The expanding armamentarium of therapies against relapsing MS has encouraged physicians to strive for NEDA. This may result in multiple medication changes. Notably, the cumulative health effects of multiple immunomodulatory therapies are not known. Past exposure to immunosuppressants increases the likelihood of developing progressive multifocal leukoencephalopahy during natalizumab therapy.28 Serial exposure to multiple DMTs may change the immune systems of patients and affect risk of future complications. The immunologic effects of sequential DMT exposures deserves more study.
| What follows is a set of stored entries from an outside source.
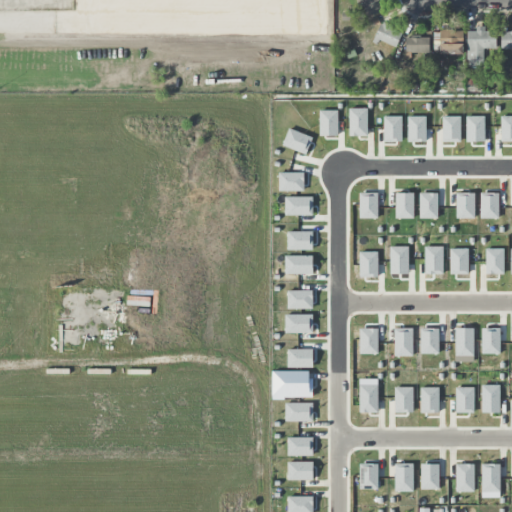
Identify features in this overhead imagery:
road: (417, 0)
road: (464, 1)
building: (368, 6)
road: (126, 18)
building: (387, 35)
building: (506, 40)
building: (450, 42)
building: (417, 45)
building: (478, 46)
road: (424, 167)
road: (424, 303)
road: (337, 339)
building: (489, 399)
building: (490, 399)
building: (429, 400)
building: (429, 400)
building: (464, 400)
building: (464, 400)
road: (424, 438)
building: (299, 471)
building: (428, 476)
building: (429, 477)
building: (464, 478)
building: (464, 478)
building: (490, 478)
building: (490, 478)
building: (300, 504)
building: (301, 504)
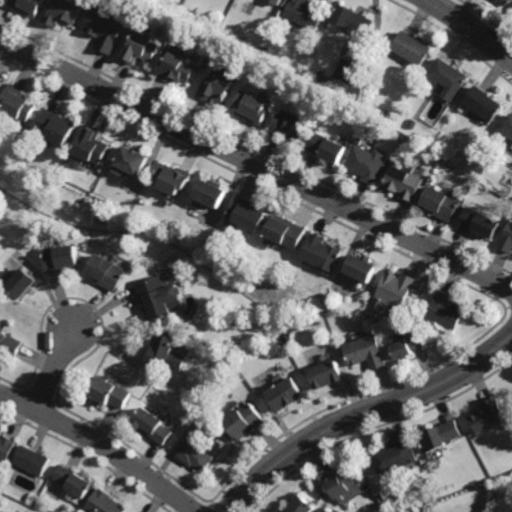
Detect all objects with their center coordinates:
building: (275, 1)
building: (504, 1)
building: (505, 1)
building: (26, 5)
building: (28, 5)
building: (60, 11)
building: (63, 12)
building: (304, 13)
building: (304, 13)
building: (352, 19)
building: (353, 21)
building: (104, 26)
building: (106, 28)
road: (471, 28)
building: (243, 38)
building: (410, 46)
building: (139, 47)
building: (141, 48)
building: (411, 48)
building: (176, 66)
building: (174, 67)
building: (350, 71)
building: (320, 74)
building: (446, 76)
building: (1, 78)
building: (448, 78)
building: (215, 87)
building: (217, 88)
building: (20, 102)
building: (482, 102)
building: (484, 103)
building: (19, 104)
building: (251, 106)
building: (252, 107)
building: (411, 123)
building: (290, 124)
building: (289, 125)
building: (55, 126)
building: (508, 126)
building: (57, 127)
building: (507, 128)
building: (89, 144)
building: (93, 144)
building: (326, 147)
building: (327, 147)
building: (393, 160)
building: (128, 161)
building: (132, 161)
building: (367, 162)
building: (367, 163)
road: (255, 164)
building: (169, 178)
building: (171, 178)
building: (403, 181)
building: (403, 182)
building: (212, 192)
building: (209, 193)
building: (440, 203)
building: (441, 203)
building: (245, 214)
building: (246, 214)
building: (477, 222)
building: (478, 222)
building: (286, 231)
building: (284, 232)
building: (506, 238)
building: (507, 239)
building: (322, 252)
building: (321, 253)
building: (61, 259)
building: (62, 259)
building: (362, 267)
building: (362, 269)
building: (108, 272)
building: (105, 273)
building: (23, 283)
building: (24, 283)
building: (395, 289)
building: (395, 289)
building: (159, 298)
building: (160, 298)
building: (444, 311)
building: (446, 311)
building: (405, 342)
building: (407, 342)
building: (10, 344)
building: (165, 352)
building: (367, 352)
building: (167, 353)
building: (367, 353)
road: (55, 367)
building: (326, 374)
building: (326, 376)
building: (112, 393)
building: (108, 394)
building: (286, 394)
building: (284, 396)
road: (363, 414)
building: (488, 415)
building: (486, 418)
building: (246, 421)
building: (243, 423)
building: (153, 425)
building: (151, 428)
building: (440, 436)
building: (439, 438)
road: (102, 445)
building: (5, 447)
building: (195, 454)
building: (198, 454)
building: (394, 455)
building: (395, 456)
building: (32, 459)
building: (32, 460)
building: (402, 470)
building: (71, 480)
building: (72, 481)
building: (343, 483)
building: (345, 485)
building: (381, 496)
building: (102, 502)
building: (104, 503)
building: (300, 504)
building: (302, 505)
building: (2, 510)
building: (5, 510)
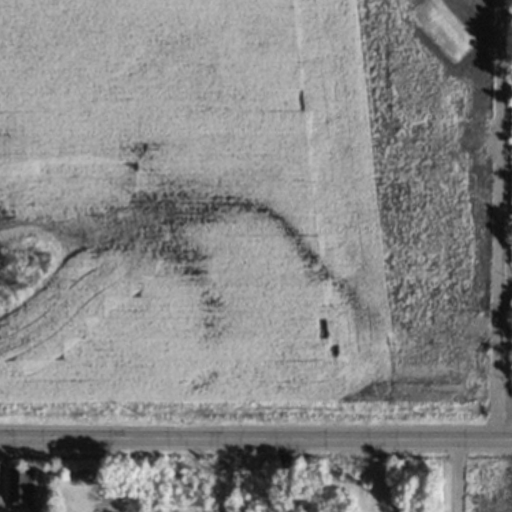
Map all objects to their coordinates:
crop: (188, 209)
road: (497, 223)
road: (256, 446)
road: (290, 479)
road: (455, 480)
building: (20, 489)
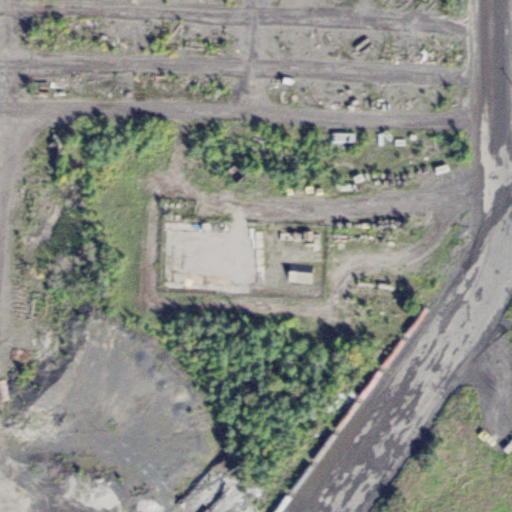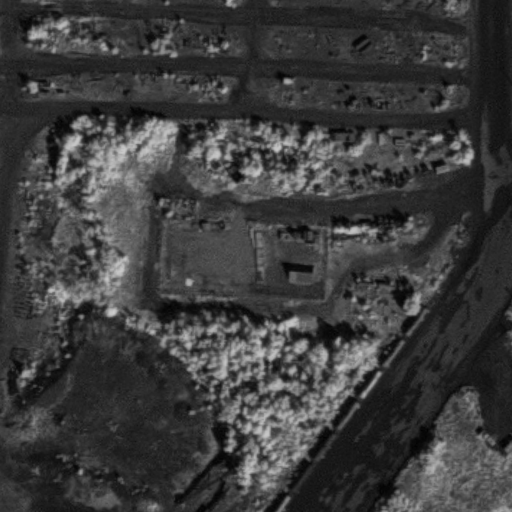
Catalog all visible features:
railway: (395, 352)
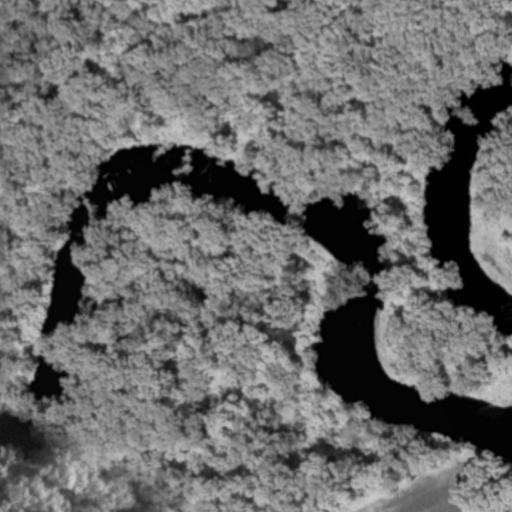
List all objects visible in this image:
river: (487, 181)
river: (231, 183)
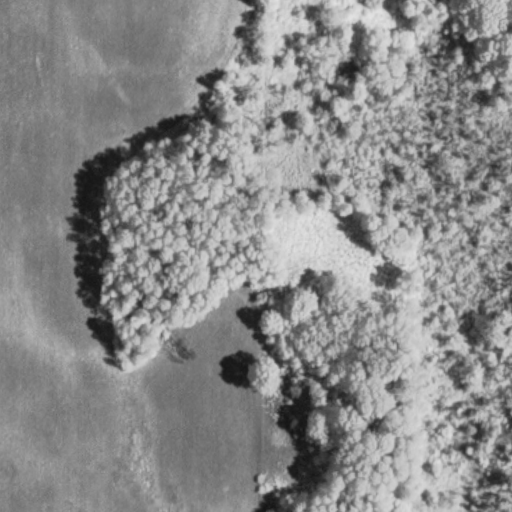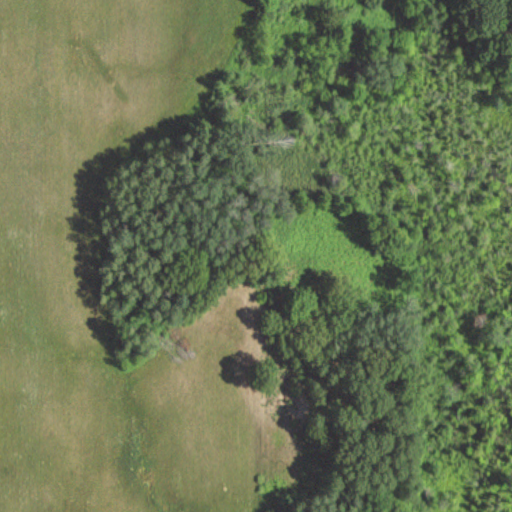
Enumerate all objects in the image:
crop: (117, 280)
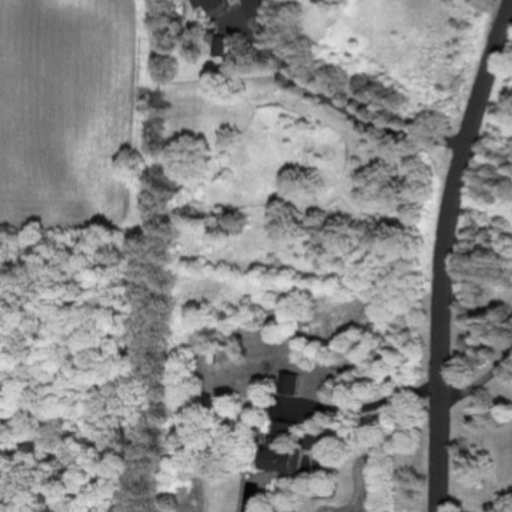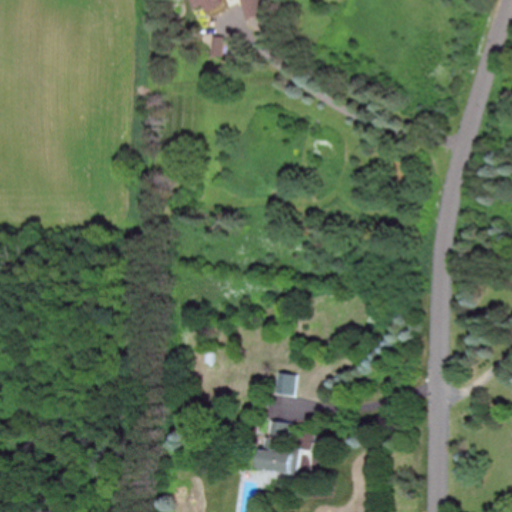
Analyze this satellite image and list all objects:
building: (207, 6)
building: (254, 7)
road: (339, 108)
road: (441, 251)
park: (91, 317)
road: (478, 380)
road: (353, 407)
building: (280, 446)
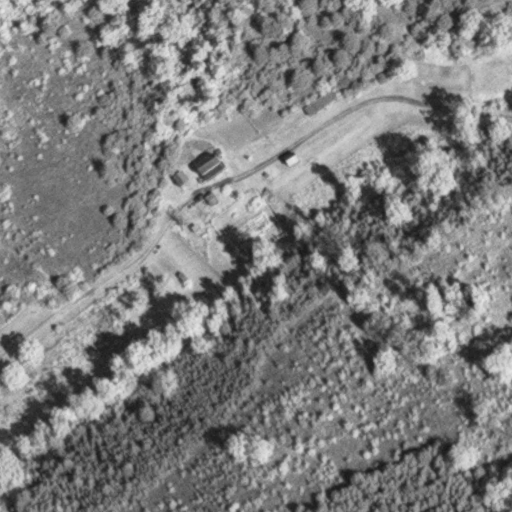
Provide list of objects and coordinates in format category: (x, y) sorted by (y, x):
building: (325, 101)
road: (226, 165)
building: (187, 180)
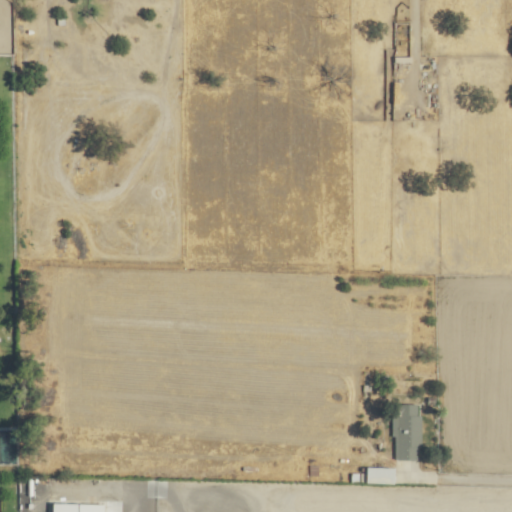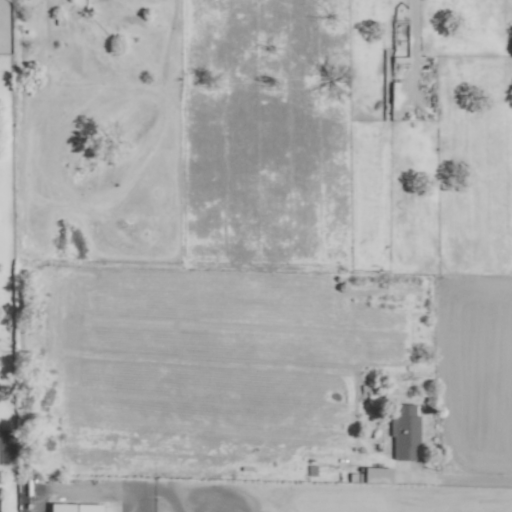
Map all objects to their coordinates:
building: (405, 432)
building: (379, 474)
road: (84, 496)
building: (76, 507)
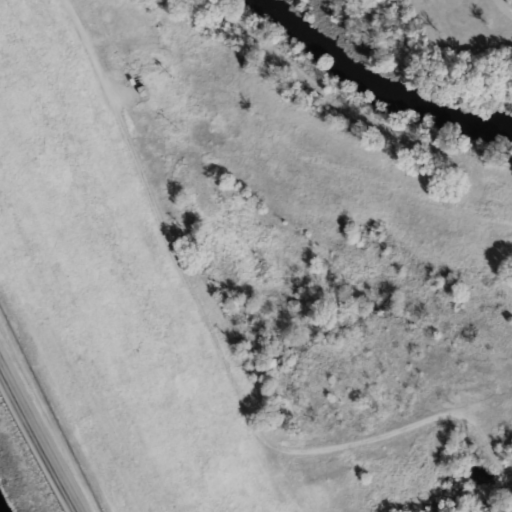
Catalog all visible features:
road: (156, 217)
road: (44, 431)
dam: (12, 489)
river: (467, 494)
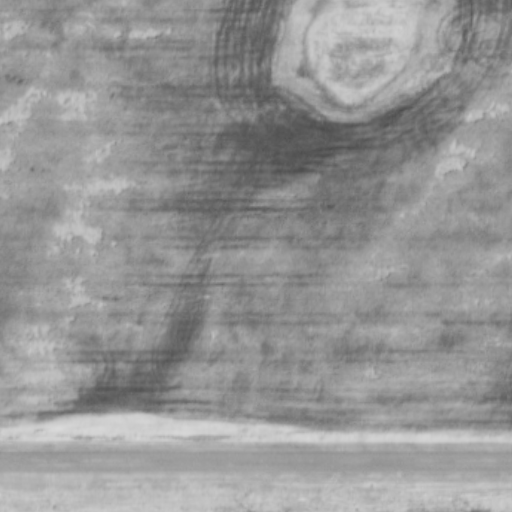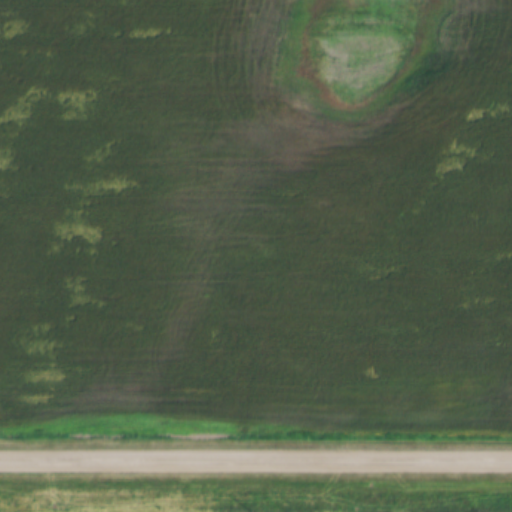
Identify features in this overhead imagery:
road: (256, 457)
These data should be generalized with caution, given the limited size of the patient cohort and potential for bias among the patients selected to initiate each therapy, which may remain despite statistical corrections. This study was relatively short, with an average follow-up period of around 18 months. Additional differences between groups may emerge with longer follow up. Additionally, our cohort consisted of patients treated at a single Midwestern US center and thus may not be representative of larger regions. Further evaluation of the comparative effectiveness of the oral DMTs is needed.
Acknowledgements
EEL had full access to all of the data in the study and takes responsibility for the integrity of the data and the accuracy of the data analysis. The authors would like to thank Gregory Wu for discussion of the data and critique of the manuscript – he did not receive compensation for this activity.
Conflicts of interest.
The author(s) declared the following potential conflicts of interest with respect to the research, authorship, and/or publication of this article: EEL is funded by a Sylvia Lawry Fellowship from the National MS Society. She has received honoraria for speaking/consulting from Genzyme, Teva, and Biogen. AHC was supported by the Manny & Rosalyn Rosenthal–John L. Trotter MS Center Chair in Neuroimmunology of the Barnes-Jewish Hospital Foundation. She has received honoraria for consulting from AbbVie, Biogen, Genzyme/Sanofi Aventis, Genentech/Roche, Novartis, and Teva Neuroscience. She has research support from Biogen and Genentech/Roche. ARS has no disclosures.
Funding
The author(s) disclosed receipt of the following financial support for the research, authorship, and/or publication of this article: This work was supported in part by National Institute of Health (NIH) training grant UL1 TR000448. No corporate funding was received for this study.